As Meredith prepares for life after leading the Corporate Research Center, his peers are taking stock of his legacy and influence on the university.
“Joe’s work has had a very beneficial impact on the entire region,” Smoot said. “The creation of more than 3,000 jobs, most of which did not otherwise exist, has provided economic benefit to regional businesses, and it’s given credibility to the university as a major research institution. Joe’s hard work and focus over an exceptionally long period of time speaks to his commitment and understanding of the importance of service in the continued development of the university. He embodies that service attitude and has incorporated it into the way he relates to people at the Corporate Research Center.”
Like others from the Class of ’69, Meredith’s commitment to Virginia Tech exemplifies the university motto of Ut Prosim (That I May Serve).
“Joe’s leadership style reflects servant leadership,” Dooley said. “There’s nothing over the years that Joe’s not been willing to do, no task too large or too small for him to attend to over the years. When he started, staff was him and one other person. He’s done everything from operations to business recruitment and talent recruitment, to the details of the building design and construction. He’s empowered those that work with him.”
For Meredith, he’ll take away pride in what he’s helped to build at the Corporate Research Center — and not just the buildings — but more importantly the people who make them come alive.

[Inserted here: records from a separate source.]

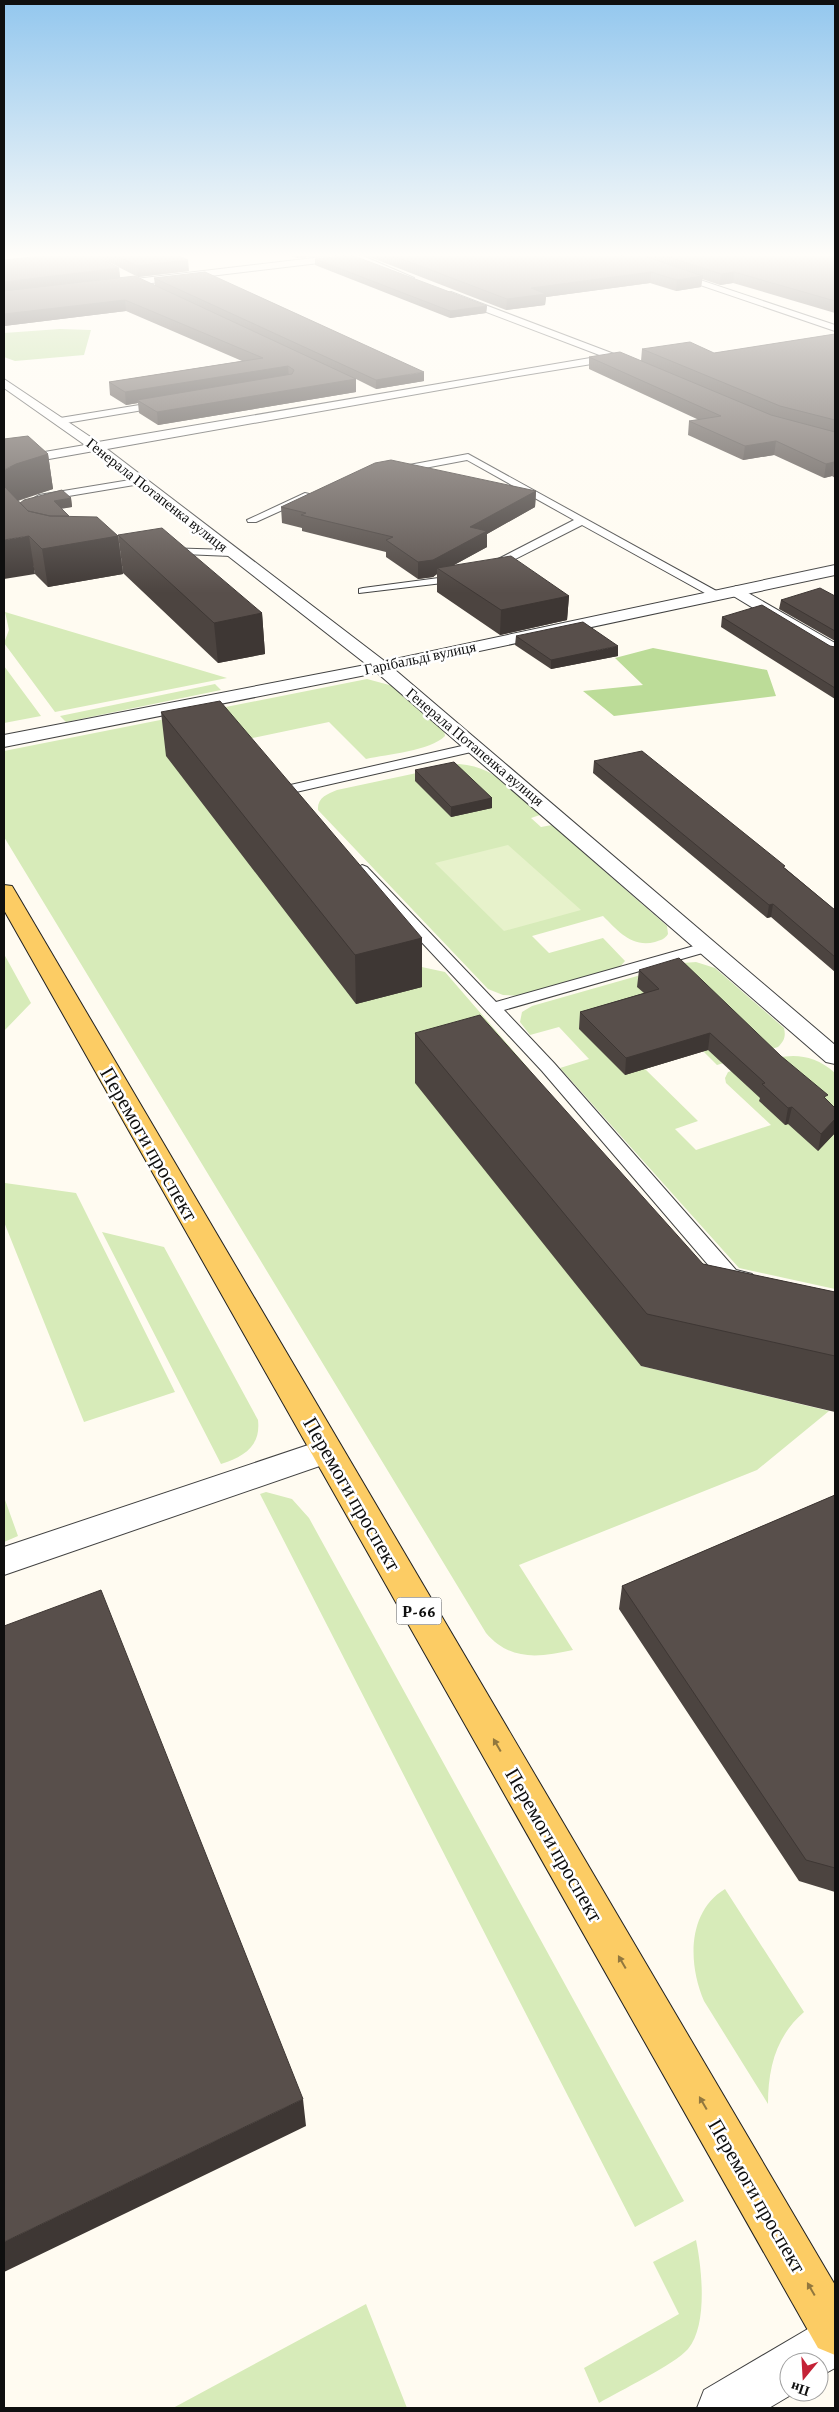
<svg xmlns="http://www.w3.org/2000/svg" width="839" height="2412" font-family="'Crimson Pro',serif">
<rect width="100%" height="100%" fill="#fffbf1"/>
<path fill="#d7ebb9" d="M5,612l222,66 -172,34 -51,-69 5,-13z
M4,666l37,50 -37,7z
M367,679l26,7 51,44 1,6c-15,15 -57,18 -79,23l-37,-37 -162,34 236,207 42,9 84,97 112,297 188,45 -72,59 -238,95 54,85c-33,7 -62,12 -87,-17l-482,-796v-86z
M215,684l6,6 -155,32 -6,-6z
M459,764c37,3 55,27 81,51l-9,3 10,9 11,-2 115,101 1,8c-3,5 -7,6 -13,8 -23,6 -37,-11 -52,-26l-71,20 17,17 54,-15 22,23 -7,8 -96,27 -19,-1 -15,-6 -170,-179c-1,-12 9,-16 19,-20z
M4,954l27,49 -27,28z
M696,962l19,6 69,60c2,9 0,13 -6,19l-61,18 -14,-14 -58,18 53,52 -23,8 21,21 75,-25 -45,-42 -1,-5 3,-6c40,-11 72,-30 107,1v216l-96,-21 -179,-200 29,-9 -30,-32 -29,8 -10,-13 2,-10 10,-6 151,-43z
M5,1183l71,10 99,199 -91,30 -80,-200z
M102,1232l62,15 94,173c3,26 -14,37 -37,44z
M266,1492l26,7 17,19 375,683 -49,26 -373,-729 -2,-4z
M4,1497l14,39 -14,6z
M725,1889l79,123c-28,24 -36,56 -36,92l-64,-103c-16,-37 -17,-89 21,-112z
M696,2240c6,29 12,85 -8,109 -14,16 -69,42 -89,54l-15,-35 95,-54 -26,-52z
M366,2304l41,104h-234z"/>
<path fill="#bcdc98" d="M60,329l31,1 -7,25 -69,6 -11,-4v-24z
M653,648l114,22 9,26 -162,20 -31,-25 60,-6 -28,-27z"/>
<path fill="#e7f2cb" d="M508,845l73,65 -77,21 -69,-68z"/>
<g fill="none" stroke-linecap="round" stroke-linejoin="round">
<defs>
<path id="service" d="M164,401l3,1v4l-107,18 -5,-3 5,-3z
M468,454l252,139 2,2 -2,2h-8l-130,-72 -106,54 -117,14v-4l4,-1 106,-14 105,-54 -107,-60 -74,14 -5,-3 5,-3z
M142,478l4,1v4l-107,18 -5,-3 5,-3z
M305,493l4,1v4l-53,24h-8l-1,-2z
M163,548l68,2 5,3 -5,3 -72,-3v-4z
M475,743l7,4 -2,3 -184,42 10,12 -7,4 -5,-1 -15,-17 7,-4z
M362,865l5,2 129,135 205,-58h12l2,3 -2,3 -209,60 50,53 182,207 16,4 4,5 -4,5 -7,2 -23,-5 -180,-210 -185,-198 -3,-3z"/>
<path id="minor" d="M331,256h32l51,22 -8,2 -53,-21 -243,29 -5,-3 5,-3z
M615,256h13l207,69v6z
M451,292l171,65 -6,3 -109,18 -400,71 280,214 448,382v19l-9,-2 -451,-391 -281,-220 -90,16v-8l81,-14 -81,-57v-9l94,63 504,-86 -155,-59v-4z
M736,586l99,57v12l-6,-1 -99,-60 -2,-3z
M326,1439l11,3 5,9 -5,9 -333,115v-28z"/>
<path id="tertiary" d="M835,565v10l-454,97 -377,75v-12l377,-73z
M835,2316v52l-16,9v-15h-30v30h7l-27,16h-72l7,-18 114,-67z"/>
<path id="primary" d="M4,885l8,1 3,5 820,1394v70l-17,-7 -814,-1438z"/>
</defs>
<use href="#service" stroke="#424242" stroke-width="2"/>
<use href="#minor" stroke="#424242" stroke-width="2"/>
<use href="#tertiary" stroke="#424242" stroke-width="2"/>
<use href="#primary" stroke="#202020" stroke-width="2"/>
<use href="#service" fill="#fff" fill-rule="evenodd"/>
<use href="#minor" fill="#fff" fill-rule="evenodd"/>
<use href="#tertiary" fill="#fff" fill-rule="evenodd"/>
<use href="#primary" fill="#fccc64" fill-rule="evenodd"/>
</g>
<path fill="#4c4440" d="M97,256h81l11,15 -51,6z
M290,256h28l-21,2z
M367,256h468v57l-102,-30 -13,2 -18,-6 -1,8 -25,4 -26,-8 -104,14 -1,8 -39,5z
M315,259l172,47 -1,7 -36,5 -135,-53z
M4,260l115,8 1,10 35,7 -1,-7 270,103 -48,8 -20,-10v13l-198,33 -19,-12 -1,-10 -12,2 -16,-10 -1,-13 133,-21 -116,-50 -122,15z
M835,334v144l-3,-2 -8,2 -50,-23 -31,5 -55,-25 1,-14 10,-1 -110,-51v-12l52,4 1,-12 72,4z
M4,439l44,15 5,35 -35,12 2,2 51,-5 1,9 -11,1 8,8 49,20 5,38 -75,13 -13,-13z
M536,491l-1,16 -48,27v13l-33,18 115,31 -2,24 -67,15 -63,-43v-18l-4,3 -15,2 -32,-22v-5l-84,-21v-3l-20,-5 -1,-16z
M118,535l144,78 3,41 -47,9 -95,-90z
M835,596v45l-56,-32 2,-9z
M722,617l108,29 5,1v52l-114,-72z
M516,636l102,20 -67,13 -36,-24z
M161,712l261,226v49l-66,17 -190,-248z
M594,761l191,107 50,42v62l-64,-55 -4,1 -174,-145z
M415,770l77,28v10l-41,9 -36,-36z
M639,970l142,86 54,52v25l-17,18 -30,-27 -3,1 -26,-24 1,-3 -52,-48 -83,25 -46,-46 1,-17 64,-19 -7,-6z
M415,1033l288,231 132,28v120l-194,-46 -226,-283z
M835,1495v397l-36,-11 -180,-272 3,-23z"/>
<path fill="#3e3734" d="M296,256h22l-21,2z
M188,260l1,11 -51,6 -1,-11z
M119,268l1,11 -116,14v-11z
M651,272l-1,11 -104,14 -1,8 -39,5 1,-11 24,-11z
M734,272l-1,11 -13,2 1,-11z
M703,276l-2,11 -25,4 1,-11z
M125,300l1,11 -122,15v-12z
M487,306l-1,7 -36,5v-7z
M288,366l1,12 -152,22 1,3 -12,2 -1,-13z
M424,372v9l-48,8v-9z
M356,379v13l-198,33 -1,-13z
M776,441l-2,14 -31,5 2,-14z
M48,454l5,35 -32,10 -14,8 -3,-6v-31l12,-6z
M834,462l-2,14 -8,2 2,-14z
M536,491l-1,16 -48,27v13l-44,24 -6,-3v6l-4,3 -15,2v-17l52,-35z
M71,498l1,9 -17,3 -1,-9z
M29,536l6,38 -31,5v-39z
M118,536l5,38 -75,13 -6,-38z
M569,596l-2,24 -67,15 1,-25z
M262,613l3,41 -47,9 -4,-40z
M618,646v10l-67,13v-9z
M492,798v10l-41,9v-10z
M773,904l-2,13 -4,1 2,-13z
M422,938v49l-66,17 -1,-49z
M710,1033l-2,17 -83,25 1,-17z
M792,1107l-4,17 -3,1 3,-17z
M835,1119v14l-17,18 3,-17z
M303,2099l3,27 -302,146v-30z"/>
<path fill="#584f4b" stroke="#3e3734" d="M43,256h53l23,12 -115,14v-22z
M117,256h61l10,4 -51,6z
M344,256h10l133,50 -37,5 -135,-52z
M394,256h250l59,20 -26,4 -26,-8 -120,16 15,6 -39,5z
M666,256h169v45l-101,-29 -13,2z
M205,272l219,100 -48,8 -222,-102z
M135,276l221,103 -199,33 -20,-12 155,-26 2,-4 -6,-4 -163,26 -16,-10 154,-24 -138,-58 -121,14v-23z
M835,334v86l-55,-14 -138,-57 48,-7 24,11z
M620,352l151,63 64,17v31l-1,-1 -8,2 -50,-23 -31,5 -56,-25 32,-5 -132,-59z
M28,436l20,18 -32,10 -12,6v-31z
M391,460l145,31 -66,36 17,4 -54,29 -15,2 -32,-22 7,-3 -92,-22 5,-2 -25,-6 94,-44z
M4,486l24,25 22,5 47,1 21,19 -76,13 -13,-13 -25,4z
M62,490l9,8 -17,3 15,15h-19l-22,-5 -8,-8 4,-3z
M162,528l100,85 -48,10 -96,-88z
M511,556l58,40 -68,14 -64,-42z
M820,588l15,8v35l-54,-31z
M762,605l68,41 5,1v41l-113,-71z
M583,622l35,24 -67,14 -35,-24z
M220,701l202,237 -67,17 -194,-243z
M642,751l143,115 -2,1 52,43v47l-62,-53 -4,1 -175,-144z
M454,762l38,36 -41,9 -36,-37z
M679,958l102,98 47,39 -4,2 11,11v11l-14,15 -29,-27 -4,1 -26,-24 3,-1 -55,-50 -84,25 -46,-46 79,-23 -20,-19z
M480,1015l223,249 132,28v64l-188,-42 -232,-281z
M835,1495v373l-29,-8 -184,-274z
M101,1590l202,509 -299,143v-616z"/>
<defs><path id="oneway-solid" d="M-6-.8H1V-3.2L6.5 0L1 3.2V.8H-6Z" transform="scale(1.25)"/></defs>
<g fill="#91773e">
<use href="#oneway-solid" transform="translate(497 1745) rotate(-120)"/>
<use href="#oneway-solid" transform="translate(622 1962) rotate(-120)"/>
<use href="#oneway-solid" transform="translate(703 2103) rotate(-120)"/>
<use href="#oneway-solid" transform="translate(811 2289) rotate(-120)"/>
</g>
<linearGradient id="sky" x2="0" y2="1"><stop stop-color="#93c7ee"/><stop offset="0.43" stop-color="#fffdf9"/><stop offset="1" stop-color="#fffdf9" stop-opacity="0"/></linearGradient>
<rect width="839" height="593" fill="url(#sky)"/>
<g text-anchor="middle" stroke-width="5" stroke-linejoin="round" paint-order="stroke">
<g font-size="15" fill="#0f0f0f" stroke="#fff">
<text transform="translate(157 495) rotate(38)" y="5">Генерала Потапенка вулиця</text>
<text transform="translate(420 658) rotate(-12)" y="5">Гарібальді вулиця</text>
<text transform="translate(475 747) rotate(40)" y="5">Генерала Потапенка вулиця</text>
</g>
<rect fill="#fff" stroke="#575757" stroke-width="1" x="396.5" y="1597.5" width="45" height="27" rx="4"/>
<g font-size="16" font-weight="bold" fill="#0f0f0f">
<text x="419" y="1617">Р-66</text>
</g>
<g font-size="21" fill="#0f0f0f" stroke="#fff">
<text transform="translate(149 1144) rotate(60)" y="7">Перемоги проспект</text>
<text transform="translate(352 1494) rotate(60)" y="7">Перемоги проспект</text>
<text transform="translate(554 1845) rotate(60)" y="7">Перемоги проспект</text>
<text transform="translate(757 2196) rotate(60)" y="7">Перемоги проспект</text>
</g>
</g>
<rect width="839" height="2412" fill="none" stroke="#0f0f0f" stroke-width="10"/>
<g transform="translate(804 2377) rotate(198)"><circle r="24" fill="#ffffff" stroke="#9f9f9f"/>
<path d="M0-4L9 19L0 12L-9 19Z" fill="#c42236"/>
<text y="-8" font-size="14" font-weight="bold" text-anchor="middle" fill="#0f0f0f">Пн</text>
</g>
</svg>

“The thing I’m excited about most is seeing young people who have such enthusiasm and intelligence and have a dream to accomplish something, and watching them grow through the steps of doing that,” Meredith said. “You watch these people grow from entrepreneurs into business people and it’s a delight to watch. It’s like watching your kids grow up.”
Virginia Tech will soon launch a national search for a new president and CEO of the Corporate Research Center. Updates on the search will be announced through Virginia Tech News.